Shelby Lynne has had rather an up and down career over the last 15 years or so, mainly due to her refusal to be typecast in any way. Since her first album, Stardust, in 1989, she moved from traditional country to jazz, AOR rock, blues and roots music. It was only when the Grammy nominated I Am Shelby Lynne was released in 2000 that she finally begin to gain the acclaim and record sales that were her due.
In typically contrary fashion though, the follow up, Love Shelby, was hampered by a souped up production style and it was only on 2003’s Identity Crisis she found her feet again. Unlike the title may have suggested, that was a focused, consistent record with a rough and ready production sound that suited her down to the ground.
It’s obviously a sound she’s at ease with, for Suit Yourself continues the template laid down by Identity Crisis. This is a remarkably relaxed album, from the studio chatter and false start of opening Go With It, to the sound of ice cubes being clinked together during You And We right up to the sound of the record button being clicked at the end of Sleep.
Yet this isn’t a collection of demo versions that Lynne’s just cobbled together. Some of Lynne’s finest songs can be found here, and going by the runaway success of female singer/songwriters in recent years, it could well open her up to a whole new audience.
Fans of Sheryl Crow will find much to enjoy in Go With It, an uptempo rocker that showcases Lynne’s fine band to the best of their ability. However, the tone is more set by the more reflective, acoustic numbers. Where Am I Now features Lynne’s low, smokey vocal over a beautifully strummed acoustic, with the plaintive chorus of “where am I now, how did I end up in this place again?” tugging at the heartstrings.
Johnny Met June is one of the highlights of the album, a tribute to the late Johnny Cash, and written about the love he had for his late wife, June Carter Cash and their reunion in Heaven. It has the potential to be maudlin and overly sentimental, but is instead touching and poignant. It’s one of the best things that Lynne has ever recorded.
There’s also the smoky blues of I Cry Everyday (with more informal studio chatter, which suits the song’s laidback style), and the breezy, defiant strum of I Won’t Die Along.
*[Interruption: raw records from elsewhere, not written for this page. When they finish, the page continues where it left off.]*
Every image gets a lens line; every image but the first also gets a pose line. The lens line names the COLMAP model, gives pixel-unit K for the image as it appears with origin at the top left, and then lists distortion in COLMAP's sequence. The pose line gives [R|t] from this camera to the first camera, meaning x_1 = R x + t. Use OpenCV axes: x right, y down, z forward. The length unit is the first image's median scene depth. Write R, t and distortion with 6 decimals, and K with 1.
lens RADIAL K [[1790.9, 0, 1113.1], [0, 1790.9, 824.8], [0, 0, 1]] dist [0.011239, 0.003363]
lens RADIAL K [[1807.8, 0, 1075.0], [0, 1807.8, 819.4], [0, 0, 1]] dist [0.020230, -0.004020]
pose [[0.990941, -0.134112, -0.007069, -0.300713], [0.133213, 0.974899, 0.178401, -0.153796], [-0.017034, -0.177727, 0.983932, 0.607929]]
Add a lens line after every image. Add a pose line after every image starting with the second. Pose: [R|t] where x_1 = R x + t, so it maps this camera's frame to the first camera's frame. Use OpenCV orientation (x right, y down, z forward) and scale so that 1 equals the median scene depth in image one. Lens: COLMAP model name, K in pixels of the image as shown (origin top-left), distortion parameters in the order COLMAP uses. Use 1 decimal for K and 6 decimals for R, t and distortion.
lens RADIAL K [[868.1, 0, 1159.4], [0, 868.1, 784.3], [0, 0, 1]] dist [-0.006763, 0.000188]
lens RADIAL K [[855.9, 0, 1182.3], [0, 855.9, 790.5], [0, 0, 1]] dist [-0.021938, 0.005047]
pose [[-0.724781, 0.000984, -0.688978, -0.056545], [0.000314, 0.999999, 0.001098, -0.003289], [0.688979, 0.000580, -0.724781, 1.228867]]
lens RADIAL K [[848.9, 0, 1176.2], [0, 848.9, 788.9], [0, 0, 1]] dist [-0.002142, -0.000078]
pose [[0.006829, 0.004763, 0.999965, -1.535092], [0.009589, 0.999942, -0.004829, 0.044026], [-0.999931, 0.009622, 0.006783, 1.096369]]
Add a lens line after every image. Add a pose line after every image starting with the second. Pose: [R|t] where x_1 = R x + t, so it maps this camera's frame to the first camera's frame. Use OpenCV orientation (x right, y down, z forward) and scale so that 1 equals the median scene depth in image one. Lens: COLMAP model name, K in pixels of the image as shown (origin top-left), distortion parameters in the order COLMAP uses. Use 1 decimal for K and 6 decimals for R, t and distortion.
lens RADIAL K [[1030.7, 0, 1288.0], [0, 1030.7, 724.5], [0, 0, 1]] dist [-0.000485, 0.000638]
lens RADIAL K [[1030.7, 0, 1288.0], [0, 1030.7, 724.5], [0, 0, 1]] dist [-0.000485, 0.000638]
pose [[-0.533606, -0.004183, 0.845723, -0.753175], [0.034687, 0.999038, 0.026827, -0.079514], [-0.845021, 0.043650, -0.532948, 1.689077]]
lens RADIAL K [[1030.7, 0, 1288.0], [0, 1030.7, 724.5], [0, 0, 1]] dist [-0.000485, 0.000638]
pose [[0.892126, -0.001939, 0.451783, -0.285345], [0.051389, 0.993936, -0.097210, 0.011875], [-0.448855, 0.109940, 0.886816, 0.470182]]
Lynne also employs country artist Tony Joe White in her band, and covers two of his songs for good measure. Old Times Sake is an aching ballad, but it’s the enigmatically titled Track 12 that’s the real surprise.
Track 12 is actually the much covered Rainy Night In Georgia (previous renditions include those by Brooke Benton and Randy Crawford) and Lynne makes it her own. It’s seven languid minutes that turns into something of a jam session by the end, and is a suitably relaxed ending to the album.
This is certainly a record that Lynne’s made to suit herself, and it sounds all the better for it. There’s no reason why this can’t nestle snugly alongside Norah Jones in record collections around the world, and it certainly deserves to. Her best album yet.